Hepatocellular carcinoma (HCC) remains a leading cause of cancer mortality worldwide. Our research endeavored to delineate the role of circPTEN and to assess its potential as a prognostic biomarker in HCC. CircPTEN expression was quantified in HCC cells and clinical specimens using quantitative reverse transcription-polymerase chain reaction (qRT-PCR). The effects of circPTEN overexpression on cellular activities were evaluated through Cell Counting Kit-8 (CCK-8), 5-ethynyl-2'-deoxyuridine (EDU), and Transwell assays. The impact of circPTEN overexpression on HCC tumorigenesis and metastasis was also assessed in xenograft mouse models. Kaplan-Meier survival analysis was conducted to assess circPTEN's prognostic value, while additional experiments were conducted to examine the circPTEN-microRNA-1289 (miR-1289) interaction and Eukaryotic Initiation Factor 4A3 (EIF4A3) regulatory effect on circPTEN expression. Our investigations revealed significantly reduced circPTEN expression in HCC, with lower levels correlating with poorer patient outcomes. In vitro experiments demonstrated that enhancing circPTEN expression could inhibit both the proliferation and invasiveness of HCC cells. At the molecular level, circPTEN functioned as a microRNA sponge for miR-1289, consequently upregulating RNA Binding Motif Protein 38 (RBM38), a validated tumor suppressor in HCC. Furthermore, EIF4A3 was identified as a negative regulator of circPTEN expression in HCC cells.
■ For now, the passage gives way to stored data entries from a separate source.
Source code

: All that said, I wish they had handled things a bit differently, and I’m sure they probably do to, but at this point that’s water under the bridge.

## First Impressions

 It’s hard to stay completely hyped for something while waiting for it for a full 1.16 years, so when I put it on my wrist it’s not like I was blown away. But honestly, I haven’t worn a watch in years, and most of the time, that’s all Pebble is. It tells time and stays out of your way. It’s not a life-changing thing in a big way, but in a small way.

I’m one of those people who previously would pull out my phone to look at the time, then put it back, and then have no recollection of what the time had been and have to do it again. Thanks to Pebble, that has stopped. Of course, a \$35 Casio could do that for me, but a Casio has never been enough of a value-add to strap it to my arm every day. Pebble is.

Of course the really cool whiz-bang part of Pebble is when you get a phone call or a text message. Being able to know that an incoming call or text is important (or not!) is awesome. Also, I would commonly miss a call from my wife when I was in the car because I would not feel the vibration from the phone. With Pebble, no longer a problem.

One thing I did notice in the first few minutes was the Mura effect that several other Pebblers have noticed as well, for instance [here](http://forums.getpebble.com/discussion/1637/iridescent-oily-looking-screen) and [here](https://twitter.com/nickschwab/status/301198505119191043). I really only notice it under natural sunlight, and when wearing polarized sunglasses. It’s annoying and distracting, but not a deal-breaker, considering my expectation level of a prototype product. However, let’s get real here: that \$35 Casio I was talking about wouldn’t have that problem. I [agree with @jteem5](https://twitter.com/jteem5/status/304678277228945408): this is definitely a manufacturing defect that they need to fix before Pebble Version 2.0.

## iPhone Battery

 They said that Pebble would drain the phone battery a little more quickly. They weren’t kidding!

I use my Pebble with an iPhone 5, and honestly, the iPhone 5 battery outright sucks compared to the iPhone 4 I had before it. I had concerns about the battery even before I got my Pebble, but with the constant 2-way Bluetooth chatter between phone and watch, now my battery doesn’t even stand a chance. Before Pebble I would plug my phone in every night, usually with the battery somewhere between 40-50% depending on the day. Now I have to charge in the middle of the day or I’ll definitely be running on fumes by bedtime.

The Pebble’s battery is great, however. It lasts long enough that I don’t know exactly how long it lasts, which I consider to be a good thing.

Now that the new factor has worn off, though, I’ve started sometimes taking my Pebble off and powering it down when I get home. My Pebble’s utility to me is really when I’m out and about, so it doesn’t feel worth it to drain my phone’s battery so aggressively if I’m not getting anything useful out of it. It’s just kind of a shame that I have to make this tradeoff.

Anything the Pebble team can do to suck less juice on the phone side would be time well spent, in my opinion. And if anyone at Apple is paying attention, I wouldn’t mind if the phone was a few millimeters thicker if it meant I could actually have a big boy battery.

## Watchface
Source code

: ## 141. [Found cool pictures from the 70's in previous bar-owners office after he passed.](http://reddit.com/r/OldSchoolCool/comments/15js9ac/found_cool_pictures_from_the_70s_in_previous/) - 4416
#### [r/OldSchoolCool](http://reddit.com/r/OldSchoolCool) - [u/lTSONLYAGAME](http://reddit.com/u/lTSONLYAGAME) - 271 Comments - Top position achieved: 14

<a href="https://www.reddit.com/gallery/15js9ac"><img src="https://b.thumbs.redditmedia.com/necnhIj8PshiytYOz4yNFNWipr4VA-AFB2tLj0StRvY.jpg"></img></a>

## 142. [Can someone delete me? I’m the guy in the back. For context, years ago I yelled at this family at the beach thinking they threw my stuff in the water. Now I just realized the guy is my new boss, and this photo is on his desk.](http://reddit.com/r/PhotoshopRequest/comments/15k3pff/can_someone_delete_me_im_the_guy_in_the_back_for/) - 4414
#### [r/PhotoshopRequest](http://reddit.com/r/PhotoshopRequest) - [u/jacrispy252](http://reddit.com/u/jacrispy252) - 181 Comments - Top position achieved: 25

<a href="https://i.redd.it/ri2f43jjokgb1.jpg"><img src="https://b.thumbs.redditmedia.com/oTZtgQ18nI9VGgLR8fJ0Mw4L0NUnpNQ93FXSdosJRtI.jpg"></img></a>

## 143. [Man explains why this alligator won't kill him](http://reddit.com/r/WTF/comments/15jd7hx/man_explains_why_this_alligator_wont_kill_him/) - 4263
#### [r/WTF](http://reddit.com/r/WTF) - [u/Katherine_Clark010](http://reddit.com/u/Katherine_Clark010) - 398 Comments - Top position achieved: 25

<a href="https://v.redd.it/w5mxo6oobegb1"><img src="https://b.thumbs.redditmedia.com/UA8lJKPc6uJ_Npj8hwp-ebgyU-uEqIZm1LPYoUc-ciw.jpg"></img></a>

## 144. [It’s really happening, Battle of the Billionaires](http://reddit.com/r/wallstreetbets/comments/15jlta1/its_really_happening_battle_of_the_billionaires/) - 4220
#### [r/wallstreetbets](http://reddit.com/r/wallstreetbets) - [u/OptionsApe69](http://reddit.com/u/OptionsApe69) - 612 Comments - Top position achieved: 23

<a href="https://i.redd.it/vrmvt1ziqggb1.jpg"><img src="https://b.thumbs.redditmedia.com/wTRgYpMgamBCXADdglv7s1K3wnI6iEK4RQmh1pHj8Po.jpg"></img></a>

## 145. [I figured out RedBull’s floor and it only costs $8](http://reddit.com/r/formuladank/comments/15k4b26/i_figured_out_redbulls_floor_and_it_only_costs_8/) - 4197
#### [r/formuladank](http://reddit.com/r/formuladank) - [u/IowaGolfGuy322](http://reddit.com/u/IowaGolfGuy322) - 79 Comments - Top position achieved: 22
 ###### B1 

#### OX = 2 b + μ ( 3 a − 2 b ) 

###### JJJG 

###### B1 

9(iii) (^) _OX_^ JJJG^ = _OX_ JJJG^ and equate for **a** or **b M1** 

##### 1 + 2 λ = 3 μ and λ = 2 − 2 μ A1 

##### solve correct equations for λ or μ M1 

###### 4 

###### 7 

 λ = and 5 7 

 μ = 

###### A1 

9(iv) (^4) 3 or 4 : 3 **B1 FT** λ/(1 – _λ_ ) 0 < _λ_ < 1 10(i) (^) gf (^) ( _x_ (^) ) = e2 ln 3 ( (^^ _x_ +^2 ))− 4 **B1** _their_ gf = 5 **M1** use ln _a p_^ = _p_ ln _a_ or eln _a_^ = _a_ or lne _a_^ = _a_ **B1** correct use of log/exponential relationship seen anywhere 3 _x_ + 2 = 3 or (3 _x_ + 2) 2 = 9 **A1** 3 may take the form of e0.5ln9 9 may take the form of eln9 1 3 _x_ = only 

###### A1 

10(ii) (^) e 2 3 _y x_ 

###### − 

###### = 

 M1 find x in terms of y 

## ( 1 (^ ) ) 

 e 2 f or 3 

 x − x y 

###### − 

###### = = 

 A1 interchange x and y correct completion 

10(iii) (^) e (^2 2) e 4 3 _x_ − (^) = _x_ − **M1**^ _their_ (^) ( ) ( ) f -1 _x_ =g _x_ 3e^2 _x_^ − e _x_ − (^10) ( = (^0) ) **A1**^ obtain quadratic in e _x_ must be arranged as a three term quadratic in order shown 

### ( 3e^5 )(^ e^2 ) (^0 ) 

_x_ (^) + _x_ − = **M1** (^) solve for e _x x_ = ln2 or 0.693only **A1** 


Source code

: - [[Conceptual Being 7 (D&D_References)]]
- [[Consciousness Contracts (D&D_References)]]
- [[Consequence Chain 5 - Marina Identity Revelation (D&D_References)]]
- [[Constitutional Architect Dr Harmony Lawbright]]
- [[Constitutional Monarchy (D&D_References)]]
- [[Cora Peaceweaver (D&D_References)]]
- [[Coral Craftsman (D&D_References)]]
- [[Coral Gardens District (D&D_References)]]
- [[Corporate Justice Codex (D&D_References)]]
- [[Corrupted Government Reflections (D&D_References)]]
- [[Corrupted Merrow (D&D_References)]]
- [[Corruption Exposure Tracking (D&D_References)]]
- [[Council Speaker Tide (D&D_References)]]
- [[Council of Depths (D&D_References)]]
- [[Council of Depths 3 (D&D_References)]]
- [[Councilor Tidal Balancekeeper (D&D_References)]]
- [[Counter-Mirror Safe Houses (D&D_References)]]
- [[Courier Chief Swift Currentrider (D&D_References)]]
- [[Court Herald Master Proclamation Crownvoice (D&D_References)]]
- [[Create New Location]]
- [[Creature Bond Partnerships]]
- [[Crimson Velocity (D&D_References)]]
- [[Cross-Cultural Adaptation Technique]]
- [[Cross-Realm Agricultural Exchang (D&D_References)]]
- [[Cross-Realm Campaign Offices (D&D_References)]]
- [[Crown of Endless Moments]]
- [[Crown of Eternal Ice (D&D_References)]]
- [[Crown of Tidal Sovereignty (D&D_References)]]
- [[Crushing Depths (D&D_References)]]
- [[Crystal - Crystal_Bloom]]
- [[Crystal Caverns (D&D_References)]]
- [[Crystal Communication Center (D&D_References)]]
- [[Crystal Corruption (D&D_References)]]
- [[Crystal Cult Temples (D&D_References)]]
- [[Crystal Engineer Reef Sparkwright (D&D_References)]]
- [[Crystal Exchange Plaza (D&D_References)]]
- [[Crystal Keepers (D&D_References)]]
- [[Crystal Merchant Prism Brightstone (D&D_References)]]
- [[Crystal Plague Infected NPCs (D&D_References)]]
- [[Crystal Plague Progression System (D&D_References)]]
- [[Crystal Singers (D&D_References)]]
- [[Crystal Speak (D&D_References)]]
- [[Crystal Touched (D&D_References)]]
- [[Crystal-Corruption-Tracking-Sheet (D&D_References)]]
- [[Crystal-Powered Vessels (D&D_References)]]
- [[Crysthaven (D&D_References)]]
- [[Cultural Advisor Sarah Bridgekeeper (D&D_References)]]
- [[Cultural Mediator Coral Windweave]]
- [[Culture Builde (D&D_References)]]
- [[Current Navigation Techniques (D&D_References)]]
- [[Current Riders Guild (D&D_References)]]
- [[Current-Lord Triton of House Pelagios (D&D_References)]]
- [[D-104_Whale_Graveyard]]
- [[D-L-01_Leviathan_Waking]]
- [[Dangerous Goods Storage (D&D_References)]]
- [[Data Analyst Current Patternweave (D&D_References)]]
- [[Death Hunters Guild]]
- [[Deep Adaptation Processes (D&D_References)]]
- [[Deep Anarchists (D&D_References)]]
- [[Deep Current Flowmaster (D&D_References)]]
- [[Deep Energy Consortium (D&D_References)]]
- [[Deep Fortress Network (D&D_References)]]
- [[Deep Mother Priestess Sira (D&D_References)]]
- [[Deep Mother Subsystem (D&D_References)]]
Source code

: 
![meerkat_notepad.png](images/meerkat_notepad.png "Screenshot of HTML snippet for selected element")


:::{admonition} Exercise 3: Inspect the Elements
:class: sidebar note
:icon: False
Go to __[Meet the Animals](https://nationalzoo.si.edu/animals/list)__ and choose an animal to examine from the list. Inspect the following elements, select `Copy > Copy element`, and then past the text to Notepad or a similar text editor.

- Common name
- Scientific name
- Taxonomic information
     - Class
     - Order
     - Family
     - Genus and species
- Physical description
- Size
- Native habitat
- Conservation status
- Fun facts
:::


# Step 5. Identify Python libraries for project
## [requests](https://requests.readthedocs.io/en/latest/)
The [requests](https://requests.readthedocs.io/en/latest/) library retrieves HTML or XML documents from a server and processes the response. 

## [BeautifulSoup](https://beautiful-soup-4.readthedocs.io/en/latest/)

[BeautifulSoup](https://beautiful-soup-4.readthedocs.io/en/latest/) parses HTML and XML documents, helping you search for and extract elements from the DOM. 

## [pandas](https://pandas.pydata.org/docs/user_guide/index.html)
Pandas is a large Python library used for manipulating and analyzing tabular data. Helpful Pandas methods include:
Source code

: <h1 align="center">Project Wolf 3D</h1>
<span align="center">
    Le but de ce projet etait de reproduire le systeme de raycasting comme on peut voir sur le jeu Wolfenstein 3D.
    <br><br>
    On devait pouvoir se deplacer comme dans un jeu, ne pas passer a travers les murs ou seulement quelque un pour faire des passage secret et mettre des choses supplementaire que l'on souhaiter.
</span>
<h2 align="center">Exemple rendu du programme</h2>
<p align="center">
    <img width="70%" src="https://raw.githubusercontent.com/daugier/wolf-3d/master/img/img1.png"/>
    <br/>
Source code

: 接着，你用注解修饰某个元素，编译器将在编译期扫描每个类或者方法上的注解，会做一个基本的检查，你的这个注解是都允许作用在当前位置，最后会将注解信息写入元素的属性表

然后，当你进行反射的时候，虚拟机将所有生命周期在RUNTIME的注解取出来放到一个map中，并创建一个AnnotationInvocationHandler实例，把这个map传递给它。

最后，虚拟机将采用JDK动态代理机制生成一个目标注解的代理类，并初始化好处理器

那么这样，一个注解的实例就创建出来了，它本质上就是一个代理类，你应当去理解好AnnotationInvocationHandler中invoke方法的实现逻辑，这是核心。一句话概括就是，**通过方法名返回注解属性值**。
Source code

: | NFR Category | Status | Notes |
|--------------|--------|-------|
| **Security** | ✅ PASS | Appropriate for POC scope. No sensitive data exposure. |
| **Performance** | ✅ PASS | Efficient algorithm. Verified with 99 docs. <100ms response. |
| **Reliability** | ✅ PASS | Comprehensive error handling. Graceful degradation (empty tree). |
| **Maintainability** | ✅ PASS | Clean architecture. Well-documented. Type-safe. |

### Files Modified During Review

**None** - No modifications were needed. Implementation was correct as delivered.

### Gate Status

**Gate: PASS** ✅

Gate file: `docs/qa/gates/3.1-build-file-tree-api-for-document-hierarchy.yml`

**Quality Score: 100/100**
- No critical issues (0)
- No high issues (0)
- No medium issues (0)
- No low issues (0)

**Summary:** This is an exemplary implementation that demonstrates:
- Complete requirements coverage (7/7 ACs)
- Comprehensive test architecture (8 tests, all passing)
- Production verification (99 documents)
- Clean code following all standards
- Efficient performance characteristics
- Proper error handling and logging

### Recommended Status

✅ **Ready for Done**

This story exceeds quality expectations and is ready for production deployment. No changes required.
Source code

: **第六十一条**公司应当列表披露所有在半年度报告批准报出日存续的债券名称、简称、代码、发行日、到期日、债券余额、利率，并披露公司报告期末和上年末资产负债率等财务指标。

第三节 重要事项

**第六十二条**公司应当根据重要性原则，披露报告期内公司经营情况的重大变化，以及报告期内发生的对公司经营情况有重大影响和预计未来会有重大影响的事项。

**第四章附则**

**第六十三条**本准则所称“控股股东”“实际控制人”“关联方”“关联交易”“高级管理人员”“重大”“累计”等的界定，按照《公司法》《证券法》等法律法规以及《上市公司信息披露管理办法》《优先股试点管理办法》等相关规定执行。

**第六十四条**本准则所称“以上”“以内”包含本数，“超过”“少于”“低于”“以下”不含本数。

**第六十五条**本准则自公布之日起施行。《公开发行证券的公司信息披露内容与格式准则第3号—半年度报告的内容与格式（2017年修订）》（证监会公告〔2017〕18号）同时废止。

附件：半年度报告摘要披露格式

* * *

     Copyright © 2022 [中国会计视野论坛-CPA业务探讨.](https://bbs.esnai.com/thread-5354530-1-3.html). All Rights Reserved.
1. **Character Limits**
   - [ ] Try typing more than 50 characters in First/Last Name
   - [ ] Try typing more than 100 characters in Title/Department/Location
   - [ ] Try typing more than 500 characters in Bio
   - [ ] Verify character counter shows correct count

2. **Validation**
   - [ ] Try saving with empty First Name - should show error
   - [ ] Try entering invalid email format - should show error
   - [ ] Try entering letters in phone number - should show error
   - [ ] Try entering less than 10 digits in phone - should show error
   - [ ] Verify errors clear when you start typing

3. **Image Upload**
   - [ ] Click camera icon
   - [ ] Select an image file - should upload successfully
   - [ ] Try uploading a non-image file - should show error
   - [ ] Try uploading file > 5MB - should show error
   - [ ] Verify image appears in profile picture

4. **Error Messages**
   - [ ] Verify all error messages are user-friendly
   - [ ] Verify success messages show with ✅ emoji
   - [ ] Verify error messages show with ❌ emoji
Nude mouse model experiments corroborated our in vitro results, showing that increased circPTEN expression corresponded with reduced tumorigenesis and metastatic spread. CircPTEN functions as a tumor suppressor in HCC, regulating the miR-1289/RBM38 axis while being negatively regulated by EIF4A3. Restoration of circPTEN expression represents a potential therapeutic strategy for HCC, and circPTEN levels may serve as a candidate prognostic biomarker.